As the oil and gas industry ramps up production, energy companies in Texas are discovering opportunities to merge with and acquire other organizations. One strong motivator driving these transactions is a lack of liquidity. Because of pricing, market risk and other concerns, financial institutions may hold back on providing capital to some independent companies. Forming new partnerships or restructuring through acquisition or combination sometimes provides a means by which a company can access additional capital and reach its production and distribution objectives.

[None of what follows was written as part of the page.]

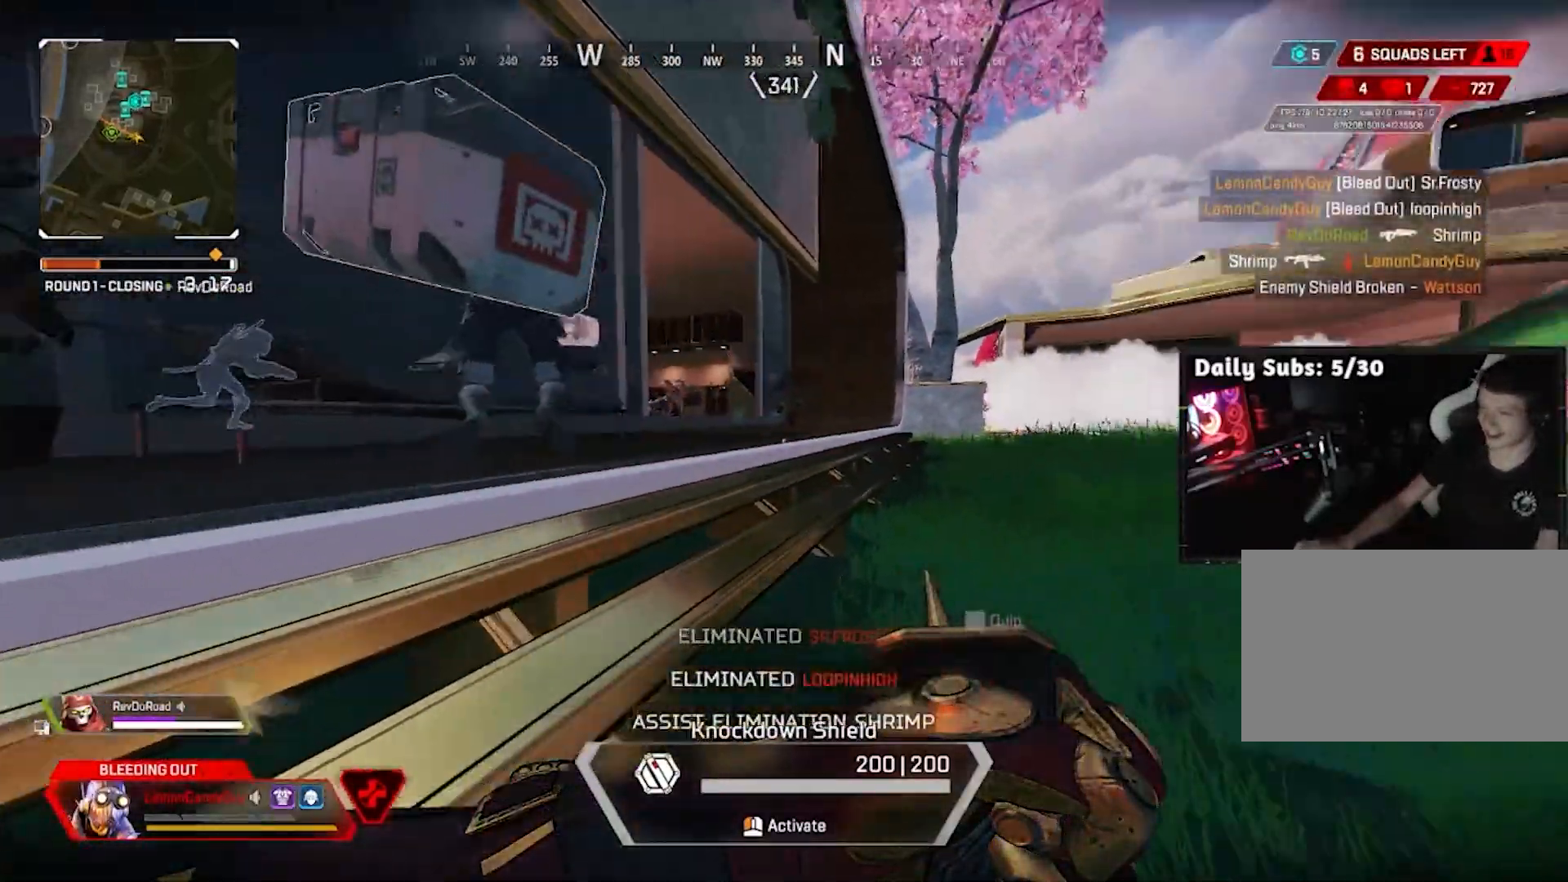
{"keys": ["d", "w"], "mouse": [], "events": [[33, "d", "up"], [33, "w", "down"], [317, "d", "down"]]}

An important factor to consider before entering into a transaction centers on whether a business can meet its short term liabilities. According to CNBC, nearly $40 billion worth of debt held by energy companies is at high risk. Many energy companies are facing the probability of some form of restructuring as an alternative to liquidation or bankruptcy.
Due diligence process
Determining how a potential merger or acquisition candidate could generate profits requires each party to share company information. While management may prefer to keep the organization’s business affairs private, opening up the records for an interested party to review is necessary when discussing a potential acquisition. The information parties share will include detailed financials, contracts and business plans, engineering reports, legally protected intellectual properties such as patents or copyrights and more.
At an early stage during transaction discussions, the parties will want to enter into a confidentiality or non-disclosure agreement to protect the information that will be disclosed. As noted by Forbes magazine, the purpose of the agreement is to limit use and release of information by the other side so disclosed information is exclusively used to evaluate the proposed transaction.
The terms of an NDA may include limits on specific persons who can access the information, standards for the protection of the information, and provisions for returning or destroying the confidential information if the deal doesn’t close or the disclosing party requests it to be returned.
A merger or an acquisition of an energy company is a significant and detailed undertaking. A breach of confidentiality may result in legal action when a potential partner misappropriates the information disclosed during the due diligence process.